Moreover, we revealed the rectal absorption of pure CA in rabbits. To our knowledge, there is no report of an investigation of the rectal absorption of CA. To clarify the pharmacokinetics of CA suppository, we determined the time-course of plasma concentrations of CA after administration rectally and intravenously to rabbits (Fig. 5). Absolute bioavailability of the CA suppository was estimated to be 84% from the AUC0–120 min of the two formulations, suggesting good absorbability (Table 3). Then, the cumulative absorption of CA from the suppository was calculated by a deconvolution method. This profile showed that about 80% of the total uptake amount was absorbed by 30 min (Fig. 6). The high bioavailability is probably due to the avoidance of hepatic first-pass elimination18) by CA absorbed from the rectum, and the lower contribution of metabolic enzymes and transporters in the intestine to the absorption of CA from the rectum. Further investigations are needed to clarify the absorption mechanism of CA upon rectal administration of goreisan suppository because intestinal absorption of CA in rats is reported to be affected by the metabolic enzyme CYP 3A419) and the transporter gp-1.20) This result suggested that CA in goreisan suppository was rapidly absorbed rectally, implying the rapid onset of a medical effect.

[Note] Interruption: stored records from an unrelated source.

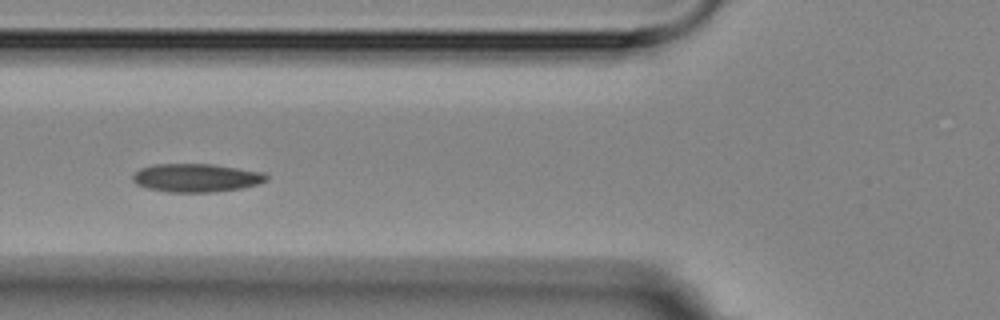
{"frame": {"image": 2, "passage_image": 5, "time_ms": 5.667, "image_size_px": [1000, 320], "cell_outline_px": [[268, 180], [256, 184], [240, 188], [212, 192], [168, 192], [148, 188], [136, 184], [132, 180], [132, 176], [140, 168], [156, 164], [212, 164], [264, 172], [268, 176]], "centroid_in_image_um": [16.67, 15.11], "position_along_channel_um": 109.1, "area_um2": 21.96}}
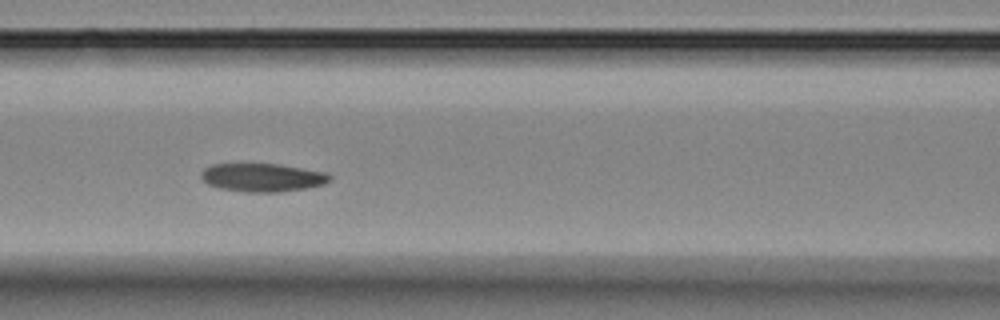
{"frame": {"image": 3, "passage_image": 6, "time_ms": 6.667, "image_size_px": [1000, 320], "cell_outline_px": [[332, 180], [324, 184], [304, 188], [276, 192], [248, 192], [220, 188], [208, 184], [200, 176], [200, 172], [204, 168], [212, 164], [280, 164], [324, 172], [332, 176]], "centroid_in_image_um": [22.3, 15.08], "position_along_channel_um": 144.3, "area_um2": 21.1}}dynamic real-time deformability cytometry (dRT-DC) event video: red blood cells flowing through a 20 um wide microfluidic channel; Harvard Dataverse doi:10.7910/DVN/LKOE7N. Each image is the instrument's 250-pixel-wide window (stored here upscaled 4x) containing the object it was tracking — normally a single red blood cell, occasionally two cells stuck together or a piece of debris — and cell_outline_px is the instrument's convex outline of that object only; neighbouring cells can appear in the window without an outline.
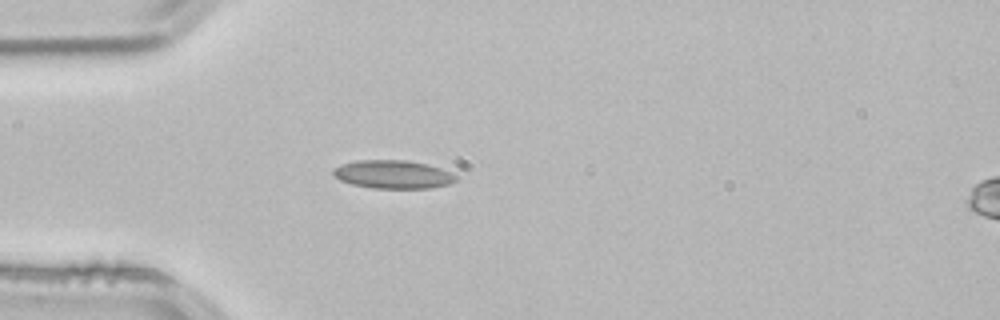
{"species": "common noctule bat (a hibernating species)", "species_latin": "Nyctalus noctula", "temperature_condition": "room temperature", "stored_images_in_passage": 39, "camera_frame_rate_fps": 3000, "um_per_image_px": 0.085, "animal": {"sex": "male", "body_mass_g": 21.5, "forearm_length_mm": 52.0}, "frame": {"image": 1, "passage_image": 1, "time_ms": 0.0, "image_size_px": [1000, 320], "cell_outline_px": [[456, 180], [452, 184], [432, 188], [372, 188], [352, 184], [340, 180], [332, 176], [332, 168], [340, 164], [356, 160], [408, 160], [428, 164], [440, 168], [456, 176]], "centroid_in_image_um": [33.37, 14.82], "position_along_channel_um": 51.6, "area_um2": 20.46}}
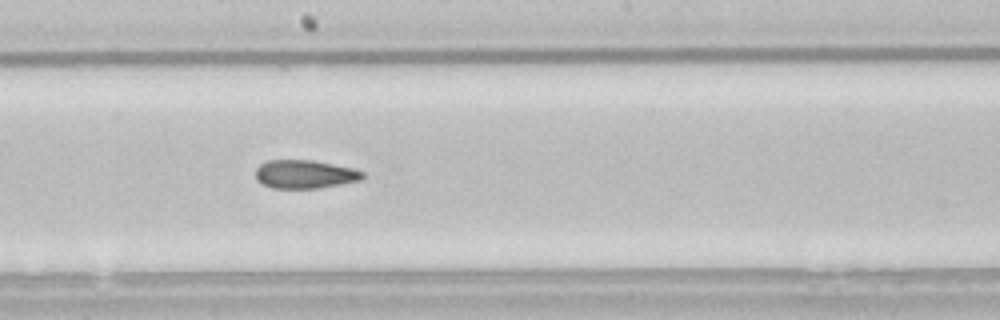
{"frame": {"image": 2, "passage_image": 15, "time_ms": 4.667, "image_size_px": [1000, 320], "cell_outline_px": [[364, 176], [360, 180], [340, 184], [316, 188], [272, 188], [256, 180], [256, 168], [260, 164], [268, 160], [312, 160], [352, 168], [364, 172]], "centroid_in_image_um": [25.88, 14.8], "position_along_channel_um": 222.3, "area_um2": 17.57}}
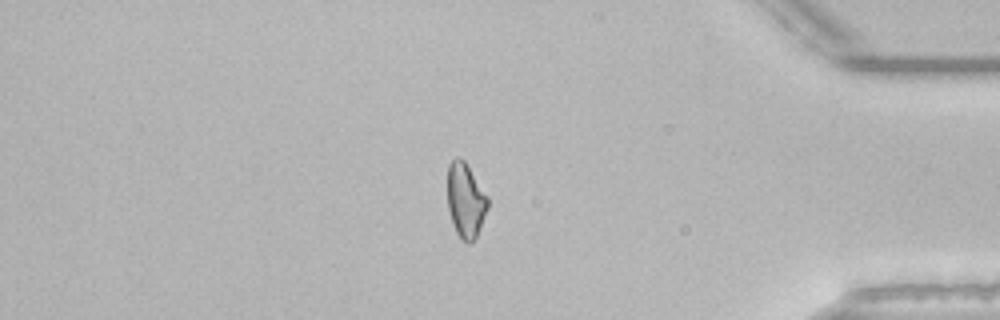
{"frame": {"image": 3, "passage_image": 31, "time_ms": 10.0, "image_size_px": [1000, 320], "cell_outline_px": [[488, 208], [476, 236], [468, 244], [460, 240], [456, 232], [448, 208], [448, 164], [456, 156], [460, 156], [464, 160], [488, 196]], "centroid_in_image_um": [39.57, 17.01], "position_along_channel_um": 395.6, "area_um2": 17.46}, "authors_computed_cell_mechanics": {"area_um2": 18.1492, "velocity_mm_per_s": 3.8497, "shape_relaxation_time_tau1_ms": null, "shape_relaxation_time_tau2_ms": 4.3596, "deformation_change_tau1": null, "deformation_change_tau2": 0.1051}}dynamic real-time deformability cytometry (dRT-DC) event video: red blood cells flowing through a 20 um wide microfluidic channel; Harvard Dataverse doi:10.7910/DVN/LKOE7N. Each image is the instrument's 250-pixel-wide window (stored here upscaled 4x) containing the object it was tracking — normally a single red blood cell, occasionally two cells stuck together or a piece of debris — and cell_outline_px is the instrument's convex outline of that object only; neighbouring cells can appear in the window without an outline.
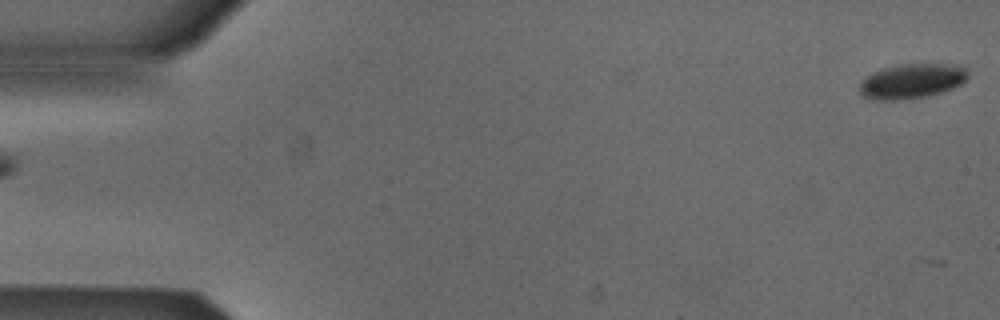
{"species": "Egyptian fruit bat (a non-hibernating species)", "species_latin": "Rousettus aegyptiacus", "temperature_condition": "cold", "stored_images_in_passage": 5, "camera_frame_rate_fps": 3000, "um_per_image_px": 0.085, "animal": {"sex": "male"}, "frame": {"image": 1, "passage_image": 1, "time_ms": 0.0, "image_size_px": [1000, 320], "cell_outline_px": [[968, 76], [960, 84], [952, 88], [940, 92], [924, 96], [900, 100], [876, 100], [864, 96], [860, 92], [860, 84], [872, 72], [884, 68], [900, 64], [956, 64], [964, 68], [968, 72]], "centroid_in_image_um": [77.5, 6.88], "position_along_channel_um": 7.5, "area_um2": 21.62}}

In this study, we evaluated the physical and pharmacokinetic properties of rectal formulations using CA as a representative of the main constituents in goreisan. This is a limitation of this study. In general, Kampo medicines consist of several herbal drugs, and contain many active pharmaceutical ingredients. It is not necessarily the case that all of the ingredients show similar properties and pharmacokinetics. Therefore, it might be necessary to clarify the pharmacokinetics of all ingredients in Kampo medicines. However, we considered that the study using a representative of the main constituents was meaningful to give us an indication of the physical and pharmacokinetic properties. Therefore, these results provide undisputed evidence that the formulation and preparation procedure are appropriate and support the clinical efficacy of goreisan suppository.

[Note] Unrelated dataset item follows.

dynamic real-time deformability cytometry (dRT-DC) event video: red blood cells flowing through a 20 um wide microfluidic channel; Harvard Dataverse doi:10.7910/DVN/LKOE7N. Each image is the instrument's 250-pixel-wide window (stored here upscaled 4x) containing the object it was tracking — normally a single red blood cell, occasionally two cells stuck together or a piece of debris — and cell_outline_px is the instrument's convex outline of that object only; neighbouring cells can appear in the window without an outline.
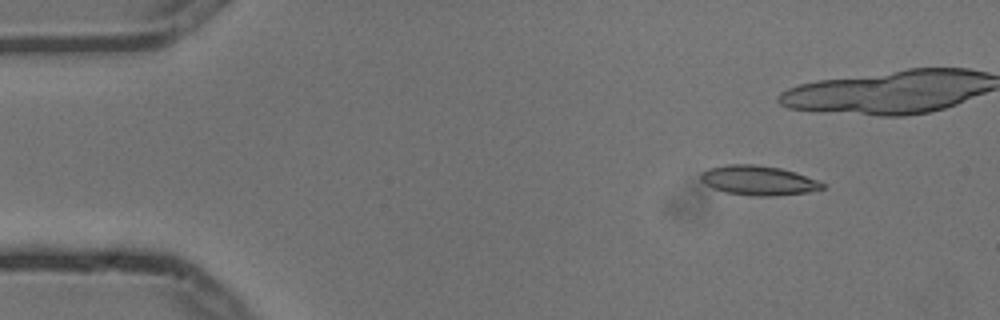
{"species": "common noctule bat (a hibernating species)", "species_latin": "Nyctalus noctula", "temperature_condition": "cold", "stored_images_in_passage": 9, "camera_frame_rate_fps": 3000, "um_per_image_px": 0.085, "animal": {"sex": "male", "body_mass_g": 13.3}, "frame": {"image": 1, "passage_image": 1, "time_ms": 0.0, "image_size_px": [1000, 320], "cell_outline_px": [[824, 188], [808, 192], [776, 196], [752, 196], [724, 192], [712, 188], [704, 184], [700, 180], [700, 172], [708, 168], [724, 164], [756, 164], [780, 168], [796, 172], [820, 180], [824, 184]], "centroid_in_image_um": [64.44, 15.33], "position_along_channel_um": 20.6, "area_um2": 21.39}}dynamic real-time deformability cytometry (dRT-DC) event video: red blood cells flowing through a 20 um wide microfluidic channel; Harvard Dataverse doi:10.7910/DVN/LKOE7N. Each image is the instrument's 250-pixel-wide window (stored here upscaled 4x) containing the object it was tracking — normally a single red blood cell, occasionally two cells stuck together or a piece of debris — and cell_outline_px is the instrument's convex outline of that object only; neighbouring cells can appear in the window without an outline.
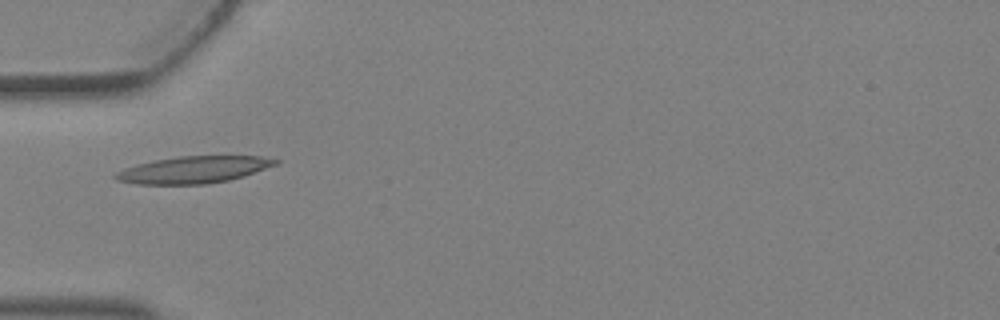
{"species": "Egyptian fruit bat (a non-hibernating species)", "species_latin": "Rousettus aegyptiacus", "temperature_condition": "warm", "stored_images_in_passage": 4, "camera_frame_rate_fps": 3000, "um_per_image_px": 0.085, "animal": {"sex": "female"}, "frame": {"image": 1, "passage_image": 3, "time_ms": 0.667, "image_size_px": [1000, 320], "cell_outline_px": [[280, 160], [276, 164], [244, 176], [228, 180], [204, 184], [136, 184], [116, 180], [112, 176], [116, 172], [124, 168], [136, 164], [156, 160], [180, 156], [260, 156]], "centroid_in_image_um": [16.41, 14.43], "position_along_channel_um": 68.6, "area_um2": 24.91}}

For some hospital preparations, the defined preparation procedure, evidence of the storage life, and the pharmacokinetics still remain unclear. Therefore, pharmacists should elucidate such information as well as the clinical efficacy of hospital preparations, to achieve safe and effective pharmacotherapy using them.

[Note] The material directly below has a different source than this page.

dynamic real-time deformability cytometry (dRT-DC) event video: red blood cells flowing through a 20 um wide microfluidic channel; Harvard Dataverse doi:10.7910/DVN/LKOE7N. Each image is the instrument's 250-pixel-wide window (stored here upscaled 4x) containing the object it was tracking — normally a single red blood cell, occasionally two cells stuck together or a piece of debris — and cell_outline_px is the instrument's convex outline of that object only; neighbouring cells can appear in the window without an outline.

In conclusion, we confirmed that there is no need for fractionation under 300 µm of powdered goreisan extract granules in the preparation procedure. The residual content of CA in the suppository was maintained at 100% during 4 months of storage at 4°C. The in vitro dissolution rate of CA from the suppository was proportional to time until 45 min, reaching to 80% dissolution. Although the suppository and the enema showed similar Cmax and Tmax, the AUC0–120 min of the suppository was twice that of the enema. Rectal absorption of CA was rapid and continued up to 60 min, reaching 80% of absolute bioavailability. These results support the clinical evidence that goreisan suppository is fast-acting and highly effective for diarrhea and vomiting in children.